WASHINGTON, D.C.--An independent report released here today by NASA's Advisory Council paints a sobering picture of the agency's space station program. After a major overhaul 5 years ago, the planned space station was to cost $17.4 billion and be ready by 2002. But the report warns of a $7 billion cost overrun and a 1- to 3-year delay in completing the project, which includes cooperation from Russia, Europe, Japan, and Canada.
The task force, chaired by consultant Jay Chabrow, warns that the agency's annual $2.1 billion space station funding is inadequate, and likely will require an additional $130 million to $250 million annually. That would push the station's price tag to $24.7 billion--nearly one-third more than the original estimate.
While the report cites "reasonable progress" in work on U.S. space station elements, it also highlights a host of technical challenges--such as the complexity of assembling the station in orbit--that threaten to derail NASA's schedule. Those problems, it states, could delay completion to as late as 2006--more than 20 years after President Ronald Reagan first proposed the project in 1984. Russian delays in completing the service module--a key component containing command and control functions--likely will force NASA to postpone its first launches slated for this summer.

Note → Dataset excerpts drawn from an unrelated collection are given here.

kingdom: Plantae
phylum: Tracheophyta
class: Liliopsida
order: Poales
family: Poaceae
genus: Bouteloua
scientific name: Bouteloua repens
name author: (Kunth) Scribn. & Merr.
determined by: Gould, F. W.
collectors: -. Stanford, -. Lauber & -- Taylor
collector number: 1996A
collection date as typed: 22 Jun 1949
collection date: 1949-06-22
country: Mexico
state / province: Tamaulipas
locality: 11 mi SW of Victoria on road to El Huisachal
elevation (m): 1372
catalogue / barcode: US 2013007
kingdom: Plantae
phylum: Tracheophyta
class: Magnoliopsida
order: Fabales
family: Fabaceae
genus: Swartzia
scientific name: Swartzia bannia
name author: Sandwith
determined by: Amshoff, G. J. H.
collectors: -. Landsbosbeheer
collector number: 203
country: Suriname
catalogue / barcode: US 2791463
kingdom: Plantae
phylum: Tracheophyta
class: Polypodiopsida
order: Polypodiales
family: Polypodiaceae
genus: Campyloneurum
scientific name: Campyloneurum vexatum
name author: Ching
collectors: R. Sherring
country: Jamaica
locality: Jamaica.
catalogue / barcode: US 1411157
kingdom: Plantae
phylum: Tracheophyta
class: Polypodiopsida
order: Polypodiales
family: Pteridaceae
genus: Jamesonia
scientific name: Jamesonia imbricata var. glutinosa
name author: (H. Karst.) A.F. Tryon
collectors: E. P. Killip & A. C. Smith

NASA Administrator Daniel Goldin told a Senate panel today that "I don't acknowledge or accept the $7 billion overrun" laid out in the Chabrow report. NASA, he added, will not have a formal response to the Chabrow study for 30 days. That irked members of the Senate Appropriations subcommittee charged with NASA oversight. "We're running out of patience," warned ranking minority member Senator Barbara Mikulski (D-MD). "There's always one more promise."